Les députés européens ont adopté le 16 juin en commission un projet de directive sur le « secret des affaires ». Ce texte vise à protéger les informations commerciales des entreprises pour favoriser la compétitivité.
Un texte qui revient au galop
On le pensait définitivement enterré, mais le texte fait son grand retour sur la scène européenne. Le secret des affaires figurait déjà dans le projet loi macron, porté par le ministre de l’Economie, Emmanuel Macron. Cependant, sous l’insurrection des journalistes, l’amendement avait été directement retiré. Désormais voté par les députés européens, le secret des affaires n’a pas fini de provoquer des remous parmi les journalistes. Une pétition a déjà été signée par plus de 300 000 personnes, sous l’impulsion d’Elise Lucet, présentatrice sur France 2. Une tribune a également été publiée dans le quotidien « Libération » pour dénoncer « ce projet de directive qui fait du droit à l’information une exception ». Elle rassemble des personnalités de tous bords, allant d’Eva Joly, députée européenne EELV à Christian Paul, député PS, en passant par Aurélie Filippetti, ancienne ministre de la Culture et la Communication.

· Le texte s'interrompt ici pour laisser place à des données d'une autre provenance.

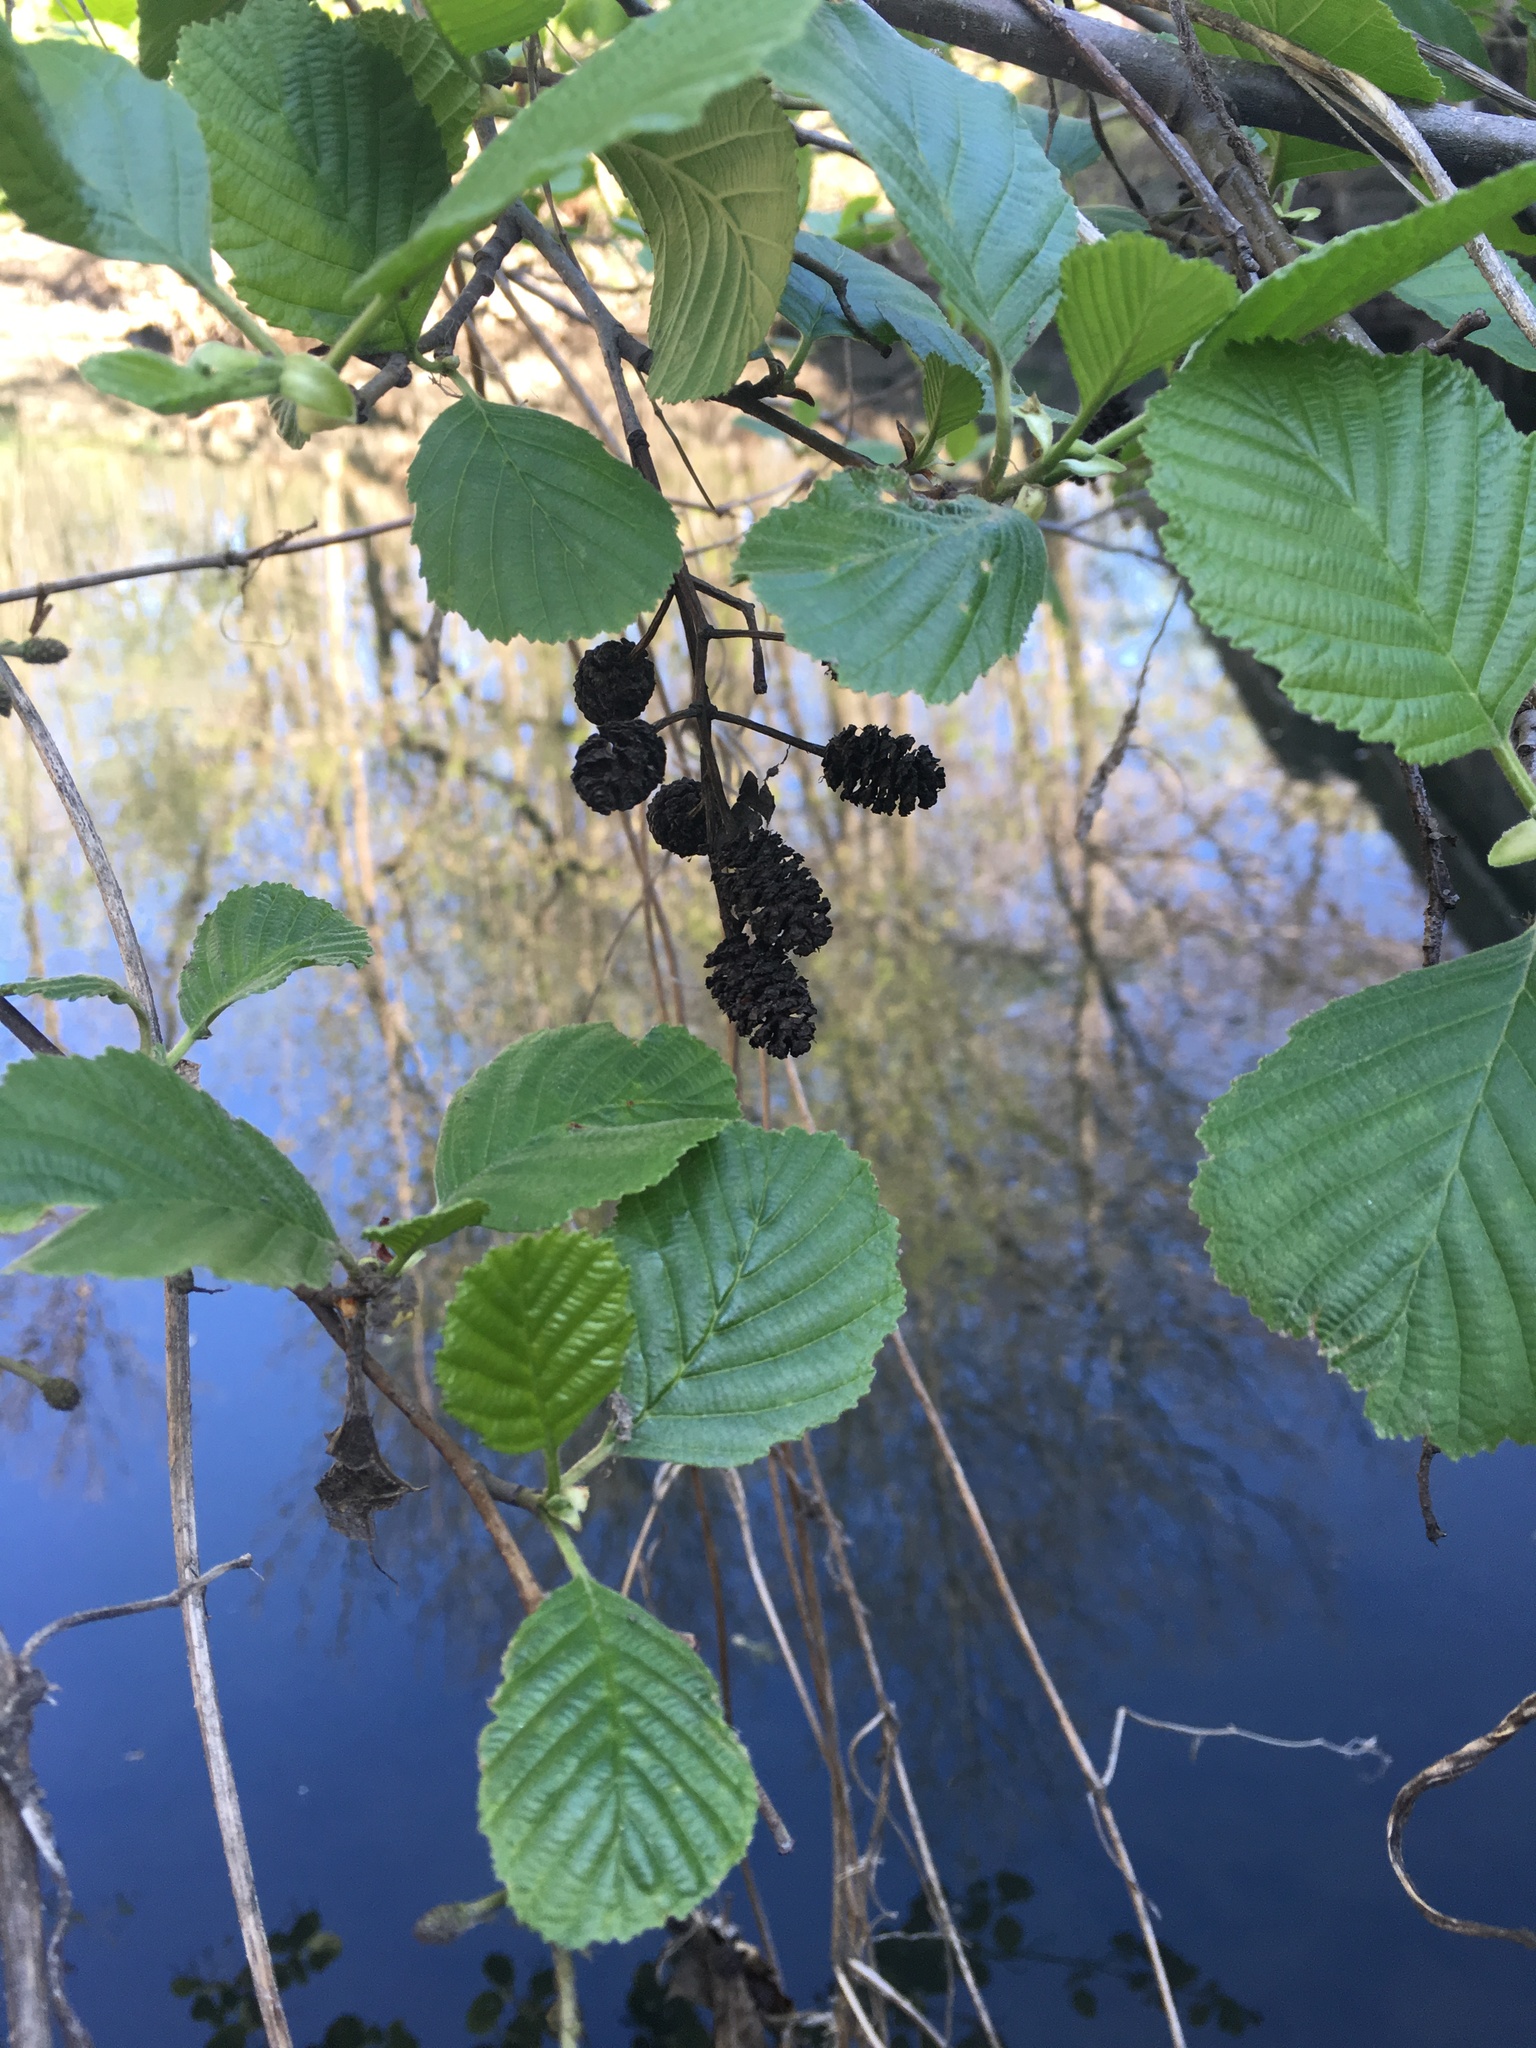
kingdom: Plantae
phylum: Tracheophyta
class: Magnoliopsida
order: Fagales
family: Betulaceae
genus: Alnus
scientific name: Alnus glutinosa
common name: Black alder
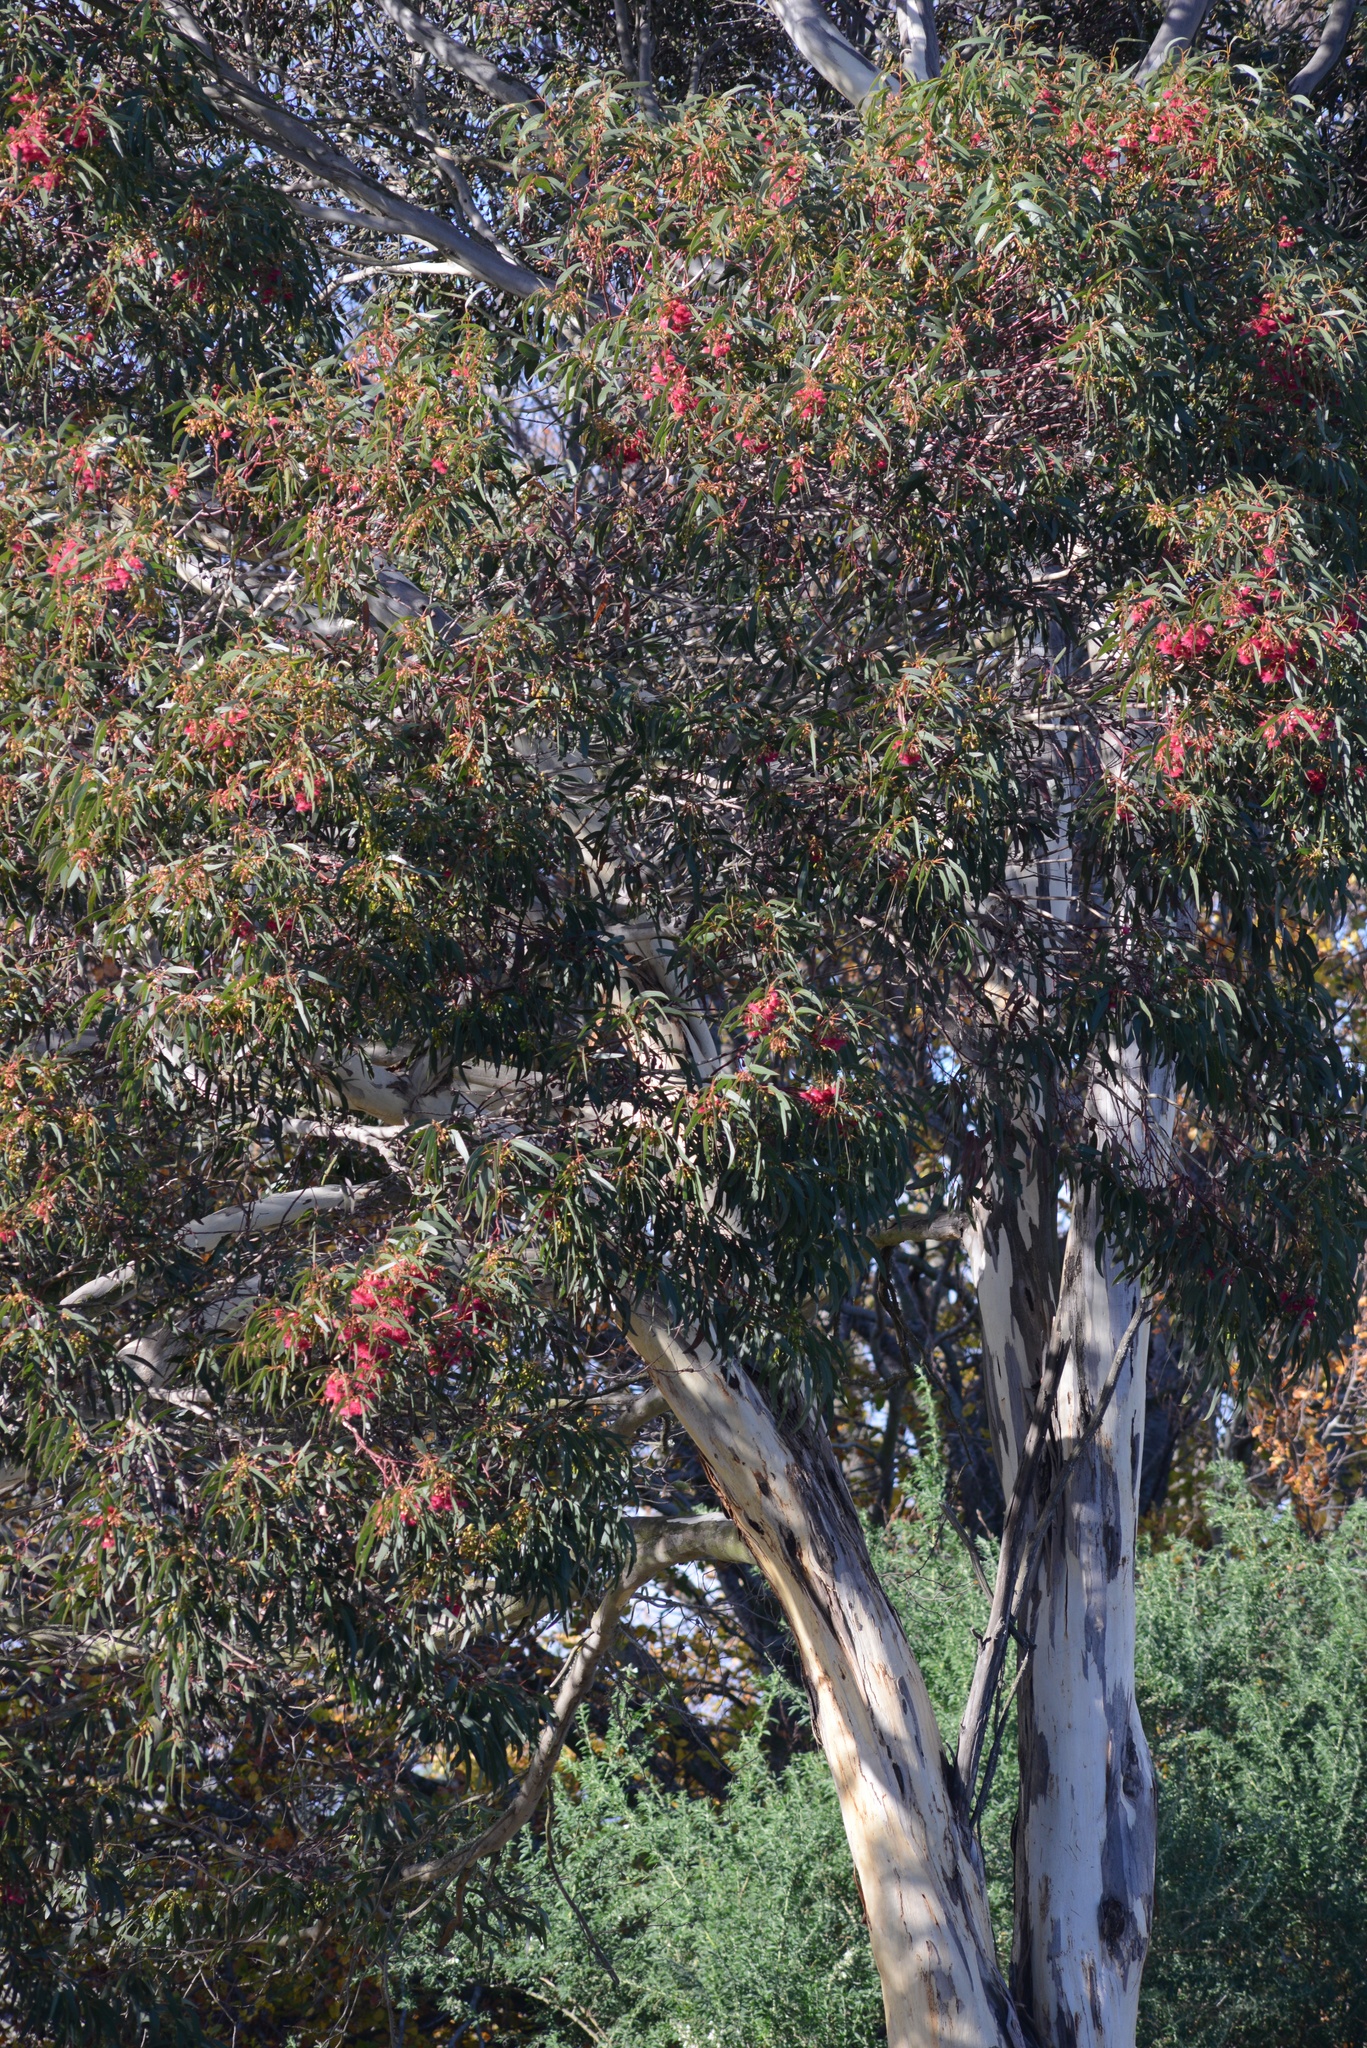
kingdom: Plantae
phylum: Tracheophyta
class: Magnoliopsida
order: Myrtales
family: Myrtaceae
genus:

Une mesure qui nuit profondément au travail journalistique
« C’est une nouvelle arme juridique de dissuasion contre la presse » s’insurge Fabrice Arfi, journaliste à Mediapart, sur France info. « Dès que le journaliste obtient un document confidentiel, l’entreprise peut porter plainte. Elle peut demander des dommages et intérêts de dizaines de milliers d’euros ». Le secret des affaires constitue en effet une menace pour les lanceurs d’alerte. Les entreprises pourront dès à présent les attaquer en justice sous prétexte que leurs révélations portent préjudice à l’activité de l’entreprise. L’heure est à la compétitivité et à la lutte contre l’espionnage industriel plus qu’à la liberté d’expression journalistique. Une série de sujets tels que les banques, entreprises ou laboratoires pharmaceutiques ne pourront plus faire l’objet d’enquête. Les affaires HSBC, Luxleaks, UBS sur l’évasion fiscale et d’autres sujets sensibles tels que le dossier Karachi, le dossier Tapie et le Crédit lyonnais n’auraient, par exemple, pas pu voir le jour avec cette mesure.